Now, certes, Garret,* since all this is true,
That from above thy gifts are thus elect,
Do not deface them then with fancies new;
Nor change of mind, let not the mind infect:

But mercie on thy friend that dothe thee serve;
Who seeks alway thine honour to preserve.

* Dr. Nott observes that the Fitz-Gerald family almost always wrote their name Garret. The fair Geraldine, when attending on the Princess Mary, was always called Garret.

SIR WALTER RALEIGH,

was born at Hayes Farm, near East Budleigh, Devon, in 1552. In 1568, he entered at Oriel College, Oxford, and afterwards at the Middle Temple. The study of the law appears to have had no attraction for him, as we quickly hear of his serving as a volunteer under the Protestant banner, in France. He won the favour of Queen Elizabeth by a piece of gallantry; and was afterwards sent to the Tower, with Elizabeth Throckmorton, upon whom he had bestowed that admiration and affection, which the insatiate vanity of this heartless queen was desirous of appropriating entirely to herself. He was a man of indomitable energy, courage, and perseverance; and alike fitted to shine in camp, or court. It would be vain to attempt here, even an outline of his eventful career. His unjust execution, which took place on the 29th of October 1618, deprived the English court of one of its brightest ornaments. The poems of Sir Walter Raleigh are few, but sufficiently beautiful to make us regret there are no more. His personal friend, Spenser, speaking of his poetry, styles him "the summer's nightingale."

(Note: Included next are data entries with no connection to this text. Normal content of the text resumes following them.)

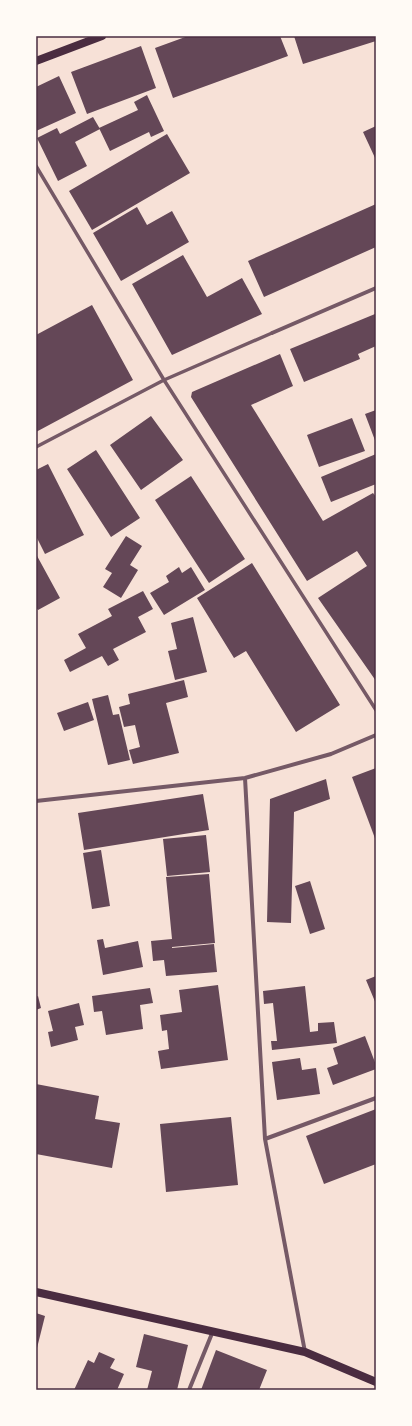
<svg xmlns="http://www.w3.org/2000/svg" width="412" height="1426" viewBox="0 0 412 1426" font-family="'Alegreya Sans',sans-serif">
<style>
.building{fill:#644757}
.lines{fill:none;stroke-linecap:round;stroke-linejoin:round}
.pedestrian{stroke:#755966;stroke-width:3.5}
.minor{stroke:#755966;stroke-width:4}
.secondary{stroke:#4a2c40;stroke-width:8}
.neatline{fill:none;stroke:#4a2c40;stroke-width:1.5}
</style>
<rect width="100%" height="100%" fill="#f7e1d7"/>
<path class="building" d="M188,36H280L288,56L173,98L155,48Z
M294,36H376V41L303,64Z
M141,46L156,88L87,114L71,72Z
M59,76L76,113L36,131V87Z
M147,95L164,131L151,137L149,132L110,151L99,128L138,110L134,102Z
M93,117L100,129L75,142L87,166L58,181L37,138L57,128L60,134Z
M376,126V160L363,132Z
M167,134L190,173L92,230L69,191Z
M376,204V247L264,297L248,261Z
M137,207L147,225L172,211L189,242L121,281L93,233Z
M183,255L207,297L242,278L262,314L172,355L132,284Z
M92,305L133,380L36,432V335Z
M375,314L376,346L358,354L360,359L304,382L290,349Z
M280,354L293,386L251,405L323,521L373,493L376,497V681L318,598L367,566L357,551L307,581L191,397L192,392Z
M376,410V443L365,414Z
M151,416L183,460L141,490L110,445Z
M352,418L365,451L319,467L307,435Z
M96,450L140,518L111,537L67,469Z
M376,454V484L331,502L321,477Z
M48,464L84,535L45,554L36,536V470Z
M191,476L245,559L209,583L155,500Z
M126,536L142,546L130,565L138,570L121,598L103,587L112,573L105,569Z
M36,554L60,598L38,610L36,607Z
M252,563L340,705L296,732L246,651L234,658L197,598Z
M179,567L182,573L191,567L205,590L164,615L150,593L169,582L166,576Z
M143,591L153,609L138,617L146,632L113,649L119,660L108,666L102,656L70,672L64,660L86,648L78,634L112,616L108,609Z
M193,617L207,672L175,680L168,651L177,649L171,623Z
M184,680L188,697L166,703L179,753L133,764L129,750L140,747L135,725L124,727L119,707L130,704L128,694Z
M108,695L113,715L119,714L130,760L108,765L92,699Z
M88,702L94,720L64,731L57,713Z
M376,768V841L352,777Z
M326,779L330,799L294,812L291,923L267,922L270,799Z
M203,794L209,830L84,850L78,813Z
M206,835L210,872L167,876L163,839Z
M101,850L110,906L92,909L83,853Z
M209,874L215,943L172,947V948L214,944L217,972L166,976L164,960L153,961L151,941L172,939L166,877Z
M310,881L325,929L310,934L295,886Z
M103,939L105,948L138,941L143,967L103,975L97,940Z
M376,976V1004L366,980Z
M218,985L228,1060L161,1069L158,1051L169,1049L167,1030L162,1031L160,1015L182,1012L179,990Z
M305,986L310,1032L318,1031V1023L334,1022L337,1043L272,1050L271,1041H277L273,1003L264,1004L263,991Z
M150,988L153,1003L140,1005L143,1029L106,1035L102,1011L94,1012L92,996Z
M38,996L41,1008L36,1010V997Z
M79,1003L84,1025L75,1027L78,1040L51,1047L48,1032L53,1031L48,1011Z
M365,1036L376,1065V1069L333,1085L327,1068L338,1064L333,1048Z
M300,1058L302,1070L316,1068L320,1094L277,1100L272,1062Z
M36,1084L99,1096L95,1119L120,1123L112,1168L36,1154Z
M376,1109V1164L324,1184L306,1136Z
M231,1117L238,1185L166,1192L160,1124Z
M36,1313L45,1316L37,1348H36Z
M144,1334L188,1345L177,1390H147L152,1371L136,1367Z
M216,1350L267,1370L259,1390H201Z
M99,1352L115,1359L110,1368L124,1374L117,1390H74L88,1360L94,1363Z"/>
<g class="lines">
<path class="pedestrian" d="M36,166L164,380L376,710
M36,447L164,380L272,333"/>
<path class="minor" d="M272,333L376,288
M245,778L265,1139L305,1352
M36,801L245,778L331,754L376,735
M265,1139L376,1098
M189,1390L213,1331"/>
<path class="secondary" d="M36,61L102,36
M36,1292L305,1352L376,1382"/>
</g>
<rect width="412" height="1426" fill="none" stroke="#fffaf5" stroke-width="74"/>
<rect x="37" y="37" width="338" height="1352" class="neatline"/>
</svg>
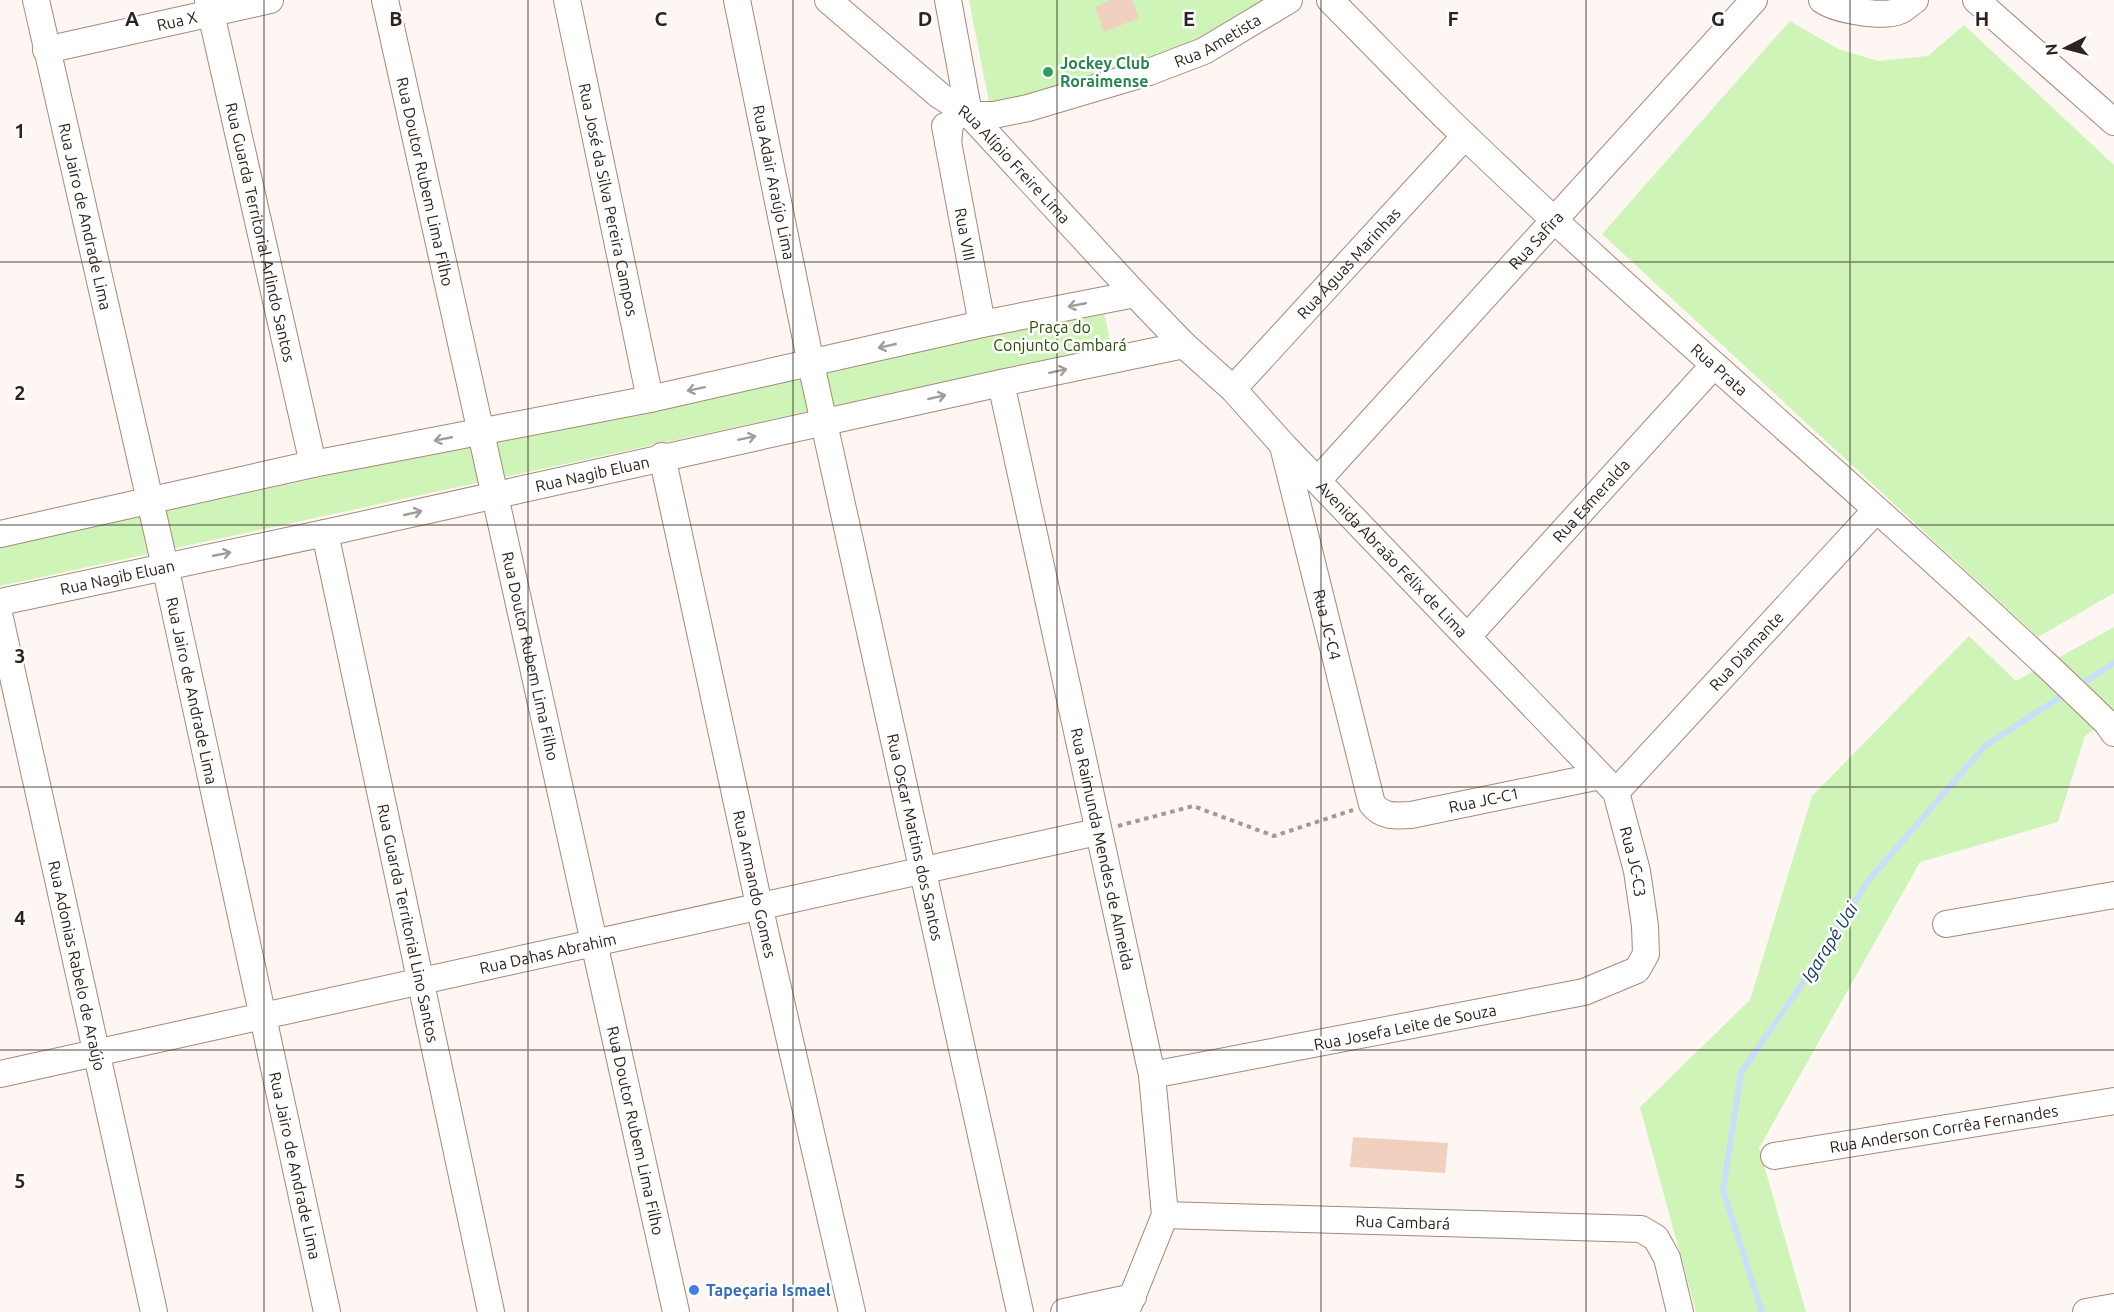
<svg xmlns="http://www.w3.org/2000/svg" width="2114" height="1312" font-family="Ubuntu,sans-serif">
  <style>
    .green { fill: #cef5b7 }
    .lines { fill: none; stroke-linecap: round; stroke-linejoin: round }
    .stream { stroke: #c9def9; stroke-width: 6 }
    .building { fill: #f2d0c0 }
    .minor-casing { stroke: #a78879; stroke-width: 28 }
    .path { stroke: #a39a95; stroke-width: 4; stroke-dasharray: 4.5 4.5; stroke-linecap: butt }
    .minor { stroke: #fff; stroke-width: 26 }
    .oneway { stroke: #a19c99 }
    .grid { fill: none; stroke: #2f231d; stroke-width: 1.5; stroke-opacity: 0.55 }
    .leisure-dot { fill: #2e9e5b; stroke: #fff; stroke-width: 2 }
    .shop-dot { fill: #3f7fe0; stroke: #fff; stroke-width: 2 }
    .labels { text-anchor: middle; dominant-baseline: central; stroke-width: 5; stroke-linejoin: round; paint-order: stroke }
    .street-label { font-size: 16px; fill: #2f231d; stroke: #fff }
    .leisure-label { font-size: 16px; font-weight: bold; fill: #27864d; stroke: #fff; text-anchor: start }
    .park-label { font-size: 16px; fill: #295000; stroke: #fff }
    .shop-label { font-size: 16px; font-weight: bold; fill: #366cbe; stroke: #fff; text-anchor: start }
    .water-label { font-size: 18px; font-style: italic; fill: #10325b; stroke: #fff }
    .grid-label { font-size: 20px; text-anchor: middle; font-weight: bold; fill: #2f231d; stroke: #fff; stroke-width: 5; stroke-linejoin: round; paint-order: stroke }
  </style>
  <rect width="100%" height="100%" fill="#fdf6f2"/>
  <path class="green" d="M 969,0 L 1263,0 L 1180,50 L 1046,94 L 989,102 Z
    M 1790,21 L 1838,49 L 1878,61 L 1928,56 L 1964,25 L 2114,165 L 2114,593 L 2038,637 L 1602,234 Z
    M 1103,306 L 1111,346 L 0,586 L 0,547 Z
    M 2114,627 L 2114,716 L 2085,736 L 2058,822 L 1920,862 L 1759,1148 L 1806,1312 L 1696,1312 L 1640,1107 L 1750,1000 L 1812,796 L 1969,636 L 2016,681 Z"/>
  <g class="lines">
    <path class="stream" d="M 2077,687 L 2114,663
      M 1762,1312 L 1723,1190 L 1741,1073 L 1817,962 L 1867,882 L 1985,746 L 2068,692"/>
  </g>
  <path class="building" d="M 1111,0 L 1132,0 L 1139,18 L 1104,32 L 1095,7 Z
    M 1353,1137 L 1448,1143 L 1445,1173 L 1350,1167 Z"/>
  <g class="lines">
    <g class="minor-casing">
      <g id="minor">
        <path id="s1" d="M 36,0 L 169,584 L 327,1312"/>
        <path id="s2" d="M 208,0 L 313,464"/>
        <path id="s3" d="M 385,0 L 676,1312"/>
        <path id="s4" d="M 567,0 L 650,399"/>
        <path id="s5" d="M 737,0 L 811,364 L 1020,1312"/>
        <path id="s6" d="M 828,0 L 939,95 L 969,114 L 1135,294 L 1184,345 L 1233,389 L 1283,445 L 1616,792 L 1637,871 L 1645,926 L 1646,954 L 1637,970 L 1584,992 L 1152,1075"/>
        <path d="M 948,0 L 969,114"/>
        <path id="s7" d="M 1330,0 C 1375,45 1419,92 1465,136 C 1674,337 1899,521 2107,723 L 2114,733"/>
        <path d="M 1822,0 C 1836,10 1883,18 1899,11 C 1905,9 1910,3 1915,0"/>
        <path d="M 1976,0 L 2114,122"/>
        <path id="s8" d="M 46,50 L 270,0"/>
        <path id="s9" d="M 945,126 L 982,324"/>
        <path id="s10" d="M 948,143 L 950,124 L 957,115 L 994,115 L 1028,108 L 1149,72 L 1204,51 L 1289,0"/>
        <path id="s11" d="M 1001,383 L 1152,1075 L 1165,1215 L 1126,1312"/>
        <path id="s12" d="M 1233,389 L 1465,136"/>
        <path id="s13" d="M 1283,446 L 1372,804 C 1382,817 1395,816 1411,815 L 1600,776"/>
        <path id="s14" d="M 662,456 L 759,905 L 852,1312"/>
        <path id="s15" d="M 1318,480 L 1754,0"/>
        <path id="s16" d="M 325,533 L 491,1312"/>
        <path d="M 0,534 L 313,464 L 650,399 L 982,324 L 1135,294"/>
        <path id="s17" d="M 0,602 L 325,533 L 1001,383 L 1184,345"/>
        <path id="s18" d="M 0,618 L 154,1312"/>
        <path id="s19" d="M 1468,636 L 1714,365"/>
        <path id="s20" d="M 1616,792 L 1876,510"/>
        <path d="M 1946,924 L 2114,895"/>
        <path id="s21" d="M 0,1074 L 1097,832"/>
        <path id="s22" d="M 1774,1156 L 2114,1101"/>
        <path id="s23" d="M 1165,1215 L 1641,1229 L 1656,1238 L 1667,1258 L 1680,1312"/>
        <path d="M 1064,1312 L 1133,1297"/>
        <path d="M 2086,1312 L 2114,1307"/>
      </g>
    </g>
    <path class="path" d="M 1118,826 L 1193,806 L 1274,836 L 1353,810"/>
    <use href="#minor" class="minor"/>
  </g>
  <defs><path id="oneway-shaft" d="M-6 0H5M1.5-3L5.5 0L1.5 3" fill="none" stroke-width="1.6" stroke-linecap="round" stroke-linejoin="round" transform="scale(1.5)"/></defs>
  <g class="oneway">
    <use href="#oneway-shaft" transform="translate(1077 305) rotate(169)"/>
    <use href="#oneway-shaft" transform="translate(887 346) rotate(167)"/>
    <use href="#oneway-shaft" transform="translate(1058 371) rotate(-12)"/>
    <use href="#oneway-shaft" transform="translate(696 389) rotate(168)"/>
    <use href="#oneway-shaft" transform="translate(937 397) rotate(-13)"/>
    <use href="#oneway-shaft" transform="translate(747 438) rotate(-12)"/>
    <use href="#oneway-shaft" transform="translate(443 439) rotate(169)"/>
    <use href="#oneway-shaft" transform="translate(413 513) rotate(-13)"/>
    <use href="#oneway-shaft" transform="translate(222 554) rotate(-11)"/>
  </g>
  <path class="grid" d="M 264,0 L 264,1312M 528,0 L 528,1312M 793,0 L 793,1312M 1057,0 L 1057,1312M 1321,0 L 1321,1312M 1586,0 L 1586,1312M 1850,0 L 1850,1312M 0,262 L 2114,262M 0,525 L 2114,525M 0,787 L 2114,787M 0,1050 L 2114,1050"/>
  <circle class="leisure-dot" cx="1048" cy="72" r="6"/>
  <circle class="shop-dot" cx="694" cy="1290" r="6"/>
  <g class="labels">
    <g class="street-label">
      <text stroke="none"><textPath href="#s8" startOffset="134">Rua X</textPath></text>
      <text stroke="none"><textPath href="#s10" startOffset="304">Rua Ametista</textPath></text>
      <text stroke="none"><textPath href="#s6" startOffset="249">Rua Alípio Freire Lima</textPath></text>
      <text stroke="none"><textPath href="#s3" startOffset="186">Rua Doutor Rubem Lima Filho</textPath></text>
      <text stroke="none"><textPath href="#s5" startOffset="186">Rua Adair Araújo Lima</textPath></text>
      <text stroke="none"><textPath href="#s4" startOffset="204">Rua José da Silva Pereira Campos</textPath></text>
      <text stroke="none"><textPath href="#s1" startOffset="222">Rua Jairo de Andrade Lima</textPath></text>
      <text stroke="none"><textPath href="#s2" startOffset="238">Rua Guarda Territorial Arlindo Santos</textPath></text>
      <text stroke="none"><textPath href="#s9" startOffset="110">Rua VIII</textPath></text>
      <text stroke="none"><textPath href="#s15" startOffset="324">Rua Safira</textPath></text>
      <text stroke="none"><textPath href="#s12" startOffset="171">Rua Águas Marinhas</textPath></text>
      <text stroke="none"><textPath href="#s7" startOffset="537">Rua Prata</textPath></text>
      <text stroke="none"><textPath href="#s17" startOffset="606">Rua Nagib Eluan</textPath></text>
      <text stroke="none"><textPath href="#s19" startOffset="183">Rua Esmeralda</textPath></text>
      <text stroke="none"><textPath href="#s6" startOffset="796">Avenida Abraão Félix de Lima</textPath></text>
      <text stroke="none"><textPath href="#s17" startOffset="120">Rua Nagib Eluan</textPath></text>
      <text stroke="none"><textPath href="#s13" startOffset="184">Rua JC-C4</textPath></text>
      <text stroke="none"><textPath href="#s20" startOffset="192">Rua Diamante</textPath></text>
      <text stroke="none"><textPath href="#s3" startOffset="672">Rua Doutor Rubem Lima Filho</textPath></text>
      <text stroke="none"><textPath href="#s1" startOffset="708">Rua Jairo de Andrade Lima</textPath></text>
      <text stroke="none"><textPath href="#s13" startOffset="486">Rua JC-C1</textPath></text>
      <text stroke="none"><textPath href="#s5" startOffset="856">Rua Oscar Martins dos Santos</textPath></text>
      <text stroke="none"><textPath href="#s11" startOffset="477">Rua Raimunda Mendes de Almeida</textPath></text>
      <text stroke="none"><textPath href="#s6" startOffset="1191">Rua JC-C3</textPath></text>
      <text stroke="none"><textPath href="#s14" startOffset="438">Rua Armando Gomes</textPath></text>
      <text stroke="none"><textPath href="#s16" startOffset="399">Rua Guarda Territorial Lino Santos</textPath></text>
      <text stroke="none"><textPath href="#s21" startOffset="561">Rua Dahas Abrahim</textPath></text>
      <text stroke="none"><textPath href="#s18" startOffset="356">Rua Adonias Rabelo de Araújo</textPath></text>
      <text transform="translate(1405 1027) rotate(-11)">Rua Josefa Leite de Souza</text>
      <text stroke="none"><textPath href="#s22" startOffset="172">Rua Anderson Corrêa Fernandes</textPath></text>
      <text stroke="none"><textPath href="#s3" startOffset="1158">Rua Doutor Rubem Lima Filho</textPath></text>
      <text stroke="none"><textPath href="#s1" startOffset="1194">Rua Jairo de Andrade Lima</textPath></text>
      <text stroke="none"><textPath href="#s23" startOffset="238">Rua Cambará</textPath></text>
    </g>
    <g class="leisure-label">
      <text x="1060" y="63">Jockey Club<tspan x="1060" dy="18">Roraimense</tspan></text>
    </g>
    <g class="park-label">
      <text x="1060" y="327">Praça do<tspan x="1060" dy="18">Conjunto Cambará</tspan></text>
    </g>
    <g class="shop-label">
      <text x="706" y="1290">Tapeçaria Ismael</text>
    </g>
    <g class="water-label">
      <text transform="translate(1829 942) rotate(-58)">Igarapé Uai</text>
    </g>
  </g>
  <g class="grid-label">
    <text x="132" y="26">A</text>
    <text x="396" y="26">B</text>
    <text x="661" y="26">C</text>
    <text x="925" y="26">D</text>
    <text x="1189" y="26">E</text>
    <text x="1453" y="26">F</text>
    <text x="1718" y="26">G</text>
    <text x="1982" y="26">H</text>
    <text x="20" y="138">1</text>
    <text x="20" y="400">2</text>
    <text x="20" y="663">3</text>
    <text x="20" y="925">4</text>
    <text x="20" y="1188">5</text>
  </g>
  <g transform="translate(2066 48) rotate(264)" stroke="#ffffff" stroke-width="4.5" paint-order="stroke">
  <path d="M0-4.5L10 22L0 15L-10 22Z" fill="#2f231d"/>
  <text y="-9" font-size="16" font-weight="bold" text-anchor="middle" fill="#2f231d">N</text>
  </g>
</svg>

A VISION UFON THE FAIRY QUEEN.

METHOUGHT I saw the grave, where Laura lay
Within that temple, where the vestal flame
Was wont to burn; and, passing by that way,
To see that buried dust of living fame,
Whose tomb fair Love, and fairer Virtue kept:
All suddenly I saw the Fairy Queen ;
At whose approach the soul of Petrarch wept,
And, from thenceforth, those Graces were not seen;
For they this Queen attended; in whose stead,
Oblivion laid him down on Laura's hearse:
Hereat the hardest stones were seen to bleed,
And groans of buried ghosts the heavens did pierce :
Where Homer's spright did tremble all for grief,
And cursed the access of that celestial thief!